Q&A with Dr. Alberti

Q & A with Dr. Philip M. Alberti

The following questions and answers are from the 2021 National Health Care for the Homeless Conference plenary session with Dr. Philip Alberti, Ph.D., Senior Director, Health Equity Research and Policy Founding Director, AAMC Center for Health Justice Association of American Medical Colleges. These particular questions were ones that were not answered in person during the plenary due to time constraints.

Q: Dr. Alberti, how would you suggest including patient/consumer/public involvement in Z Code development? The GRAVITY projects standards development is an example of co-development on a grand scale. Currently they are developing standards for stress, social isolation, and other social determinants.

A: Spot on! The first step for any of this work should be community and/or patient engagement. To make Z-codes more actionable and more closely aligned with both evidence-based interventions and patient experience/desires, building this together is paramount.
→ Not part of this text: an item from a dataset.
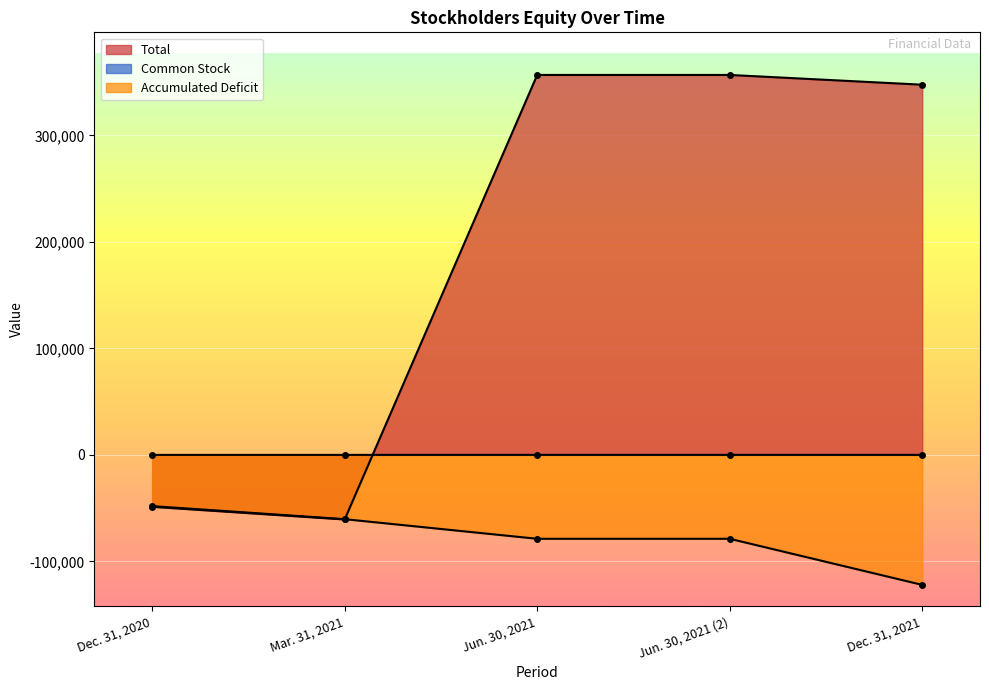

What is the sum of all Total values?

951527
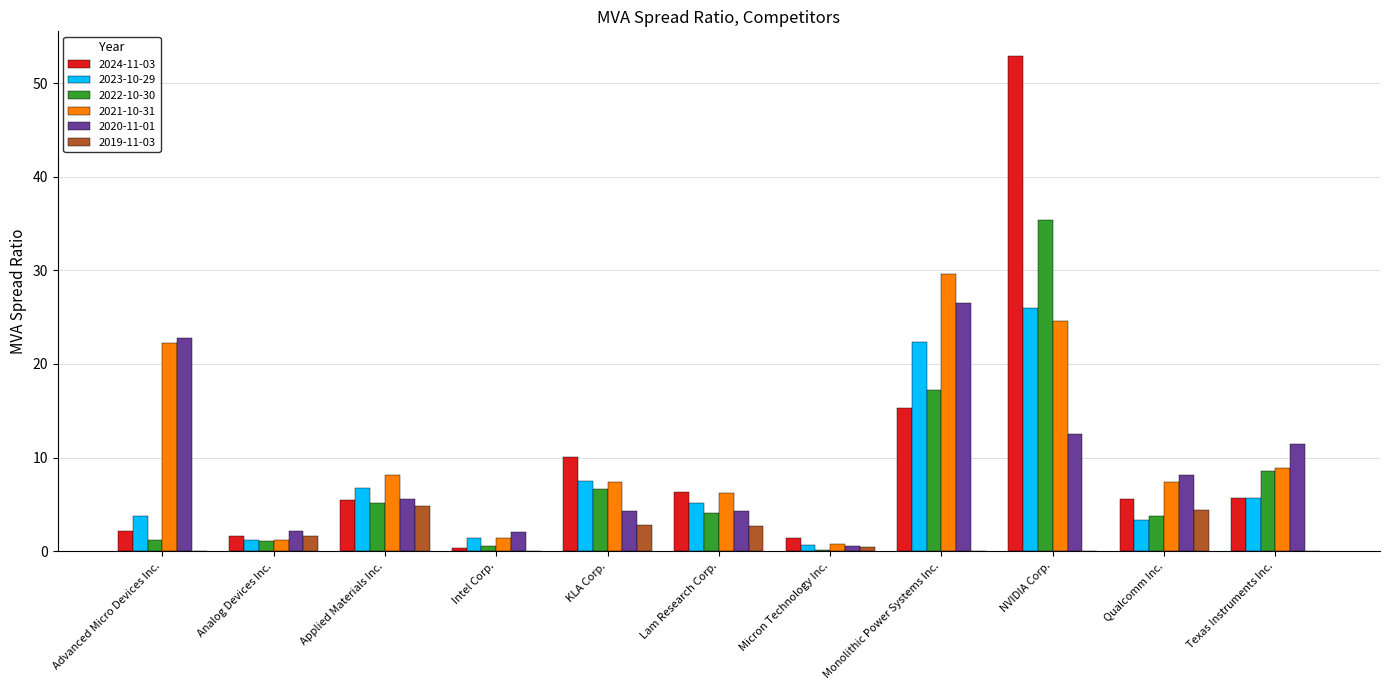

Which series has the largest total across all categories?

2021-10-31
The GRAVITY project is a great example of an effort to engage the broadest possible audience on one aspect of this work. It shows it’s possible. On a less grand but still national scale, the AAMC Center for Health Justice’s recently released Principles of Trustworthiness initiative was developed in deep collaboration with community members, researchers and clinicians from across the country. Community and patient engagement on a national scale is not easy, but it’s important and it’s doable – if you’re willing to change your process and perspective.

Q: Do you think adjusting fee-for-service medical payments for “social complexity” could just justify paying more for less care to already underserved patients rather than actually getting more service for those people in need?
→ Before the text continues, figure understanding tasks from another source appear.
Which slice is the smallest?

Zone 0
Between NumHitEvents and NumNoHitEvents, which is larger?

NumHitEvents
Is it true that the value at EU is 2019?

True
A: That is not an uncommon concern. From a purely methodological perspective, I’d first say that if there are factors outside of medical care’s control (poverty, lack of affordable housing, etc.) that impact outcomes of import to CMS, we need to make sure hospitals aren’t penalized because of those factors. The goal has to be models that best isolate “quality differences” (as measured). And avoiding unfairly penalizing safety net providers adds the health equity imperative on top of the methodological one.

That said, we can’t adjust in isolation: any social risk adjustment should be paired with stratification on that social risk factor so we can see if there are inequities between patients in different socioeconomic groups or based on differential access to housing, to transportation. We can highlight inequities even if the model is adjusted. Further, we should be developing payment or incentive systems that focus on closing those local care gaps identified through that stratification. We could do that and still adjust for patient and neighborhood social factors in our readmissions models, for example. (If we had the data, which we don’t, but that’s another story.)

Q: What are the most powerful levers that employees in medical institutions can pull to mobilize leadership to take meaningful action toward health equity?

A: “Metrics that matter”. Not everyone is swayed by the moral imperative of health equity and anti-racism. So, for those of us that are, we need to find other arguments to broaden the tent. And frankly, that’s a facet of community engagement too: find the metrics that matter to your desired partners and run with them. They don’t have to be the same outcomes, but they do have to be equally valued outcomes.

If you’re an academic medical center, your learners – and your accreditors – increasingly care about health equity work so you should care about this work. If your hospital is not for profit, the IRS cares about this work, so you should care about this work. If you’re engaged in population health management, a focus on community engagement and community health can help avoid things like unplanned readmissions, so you should care about this work. Etc.

Q: NQCA is looking to develop health equity measure sets or changing current measures to include components of equity. For existing measures, I think you are suggesting sub-setting measures by social determinants of health and/or how one identifies?

A: Yes, that’s basically the stratification I was talking about above. Also, in case folks missed it the Assistant Secretary for Planning and Evaluation (ASPE) just released a report called “Developing Health Equity Measures”. It’s a framework and an evaluation of extant attempts of HE measurement.

Q: You have focused on medical education. What comments do you have on other health care disciplines like nursing education, social work education?

A: Ditto to all! Just like health equity is a collaborative, multi-sector endeavor, health care equity is team-based, multi-disciplinary one. This might be unpopular in some circles but in my opinion, the physician might be the “least important” member of the care team when it comes to promoting and achieving health care equity. (Maybe that’s why Z-codes can be coded by any member of the team!)

This isn’t a topic I can speak to with any kind of lived experience behind the words, but I believe there are core “health care equity”-promoting competencies that providers of all kinds should possess: many of those are captured in the AAMC QI/PS competencies I presented. But the workflows, the care processes, the infrastructures that are needed to facilitate the development and actualization of those competencies is another matter. And effective processes might differ from place to place, hospital to hospital –  this is why co-development with whole care team and patients and communities is so important.

Q: What are your thoughts on how do we as a capitalistic county reconcile the vital conditions? Our politicians are focused on canceling social programs that are vital to the majority of the country’s overall health, yet they are more focused on cost.

A: While I’m tempted to give the full soapbox rant, I’ll just give one word: Vote.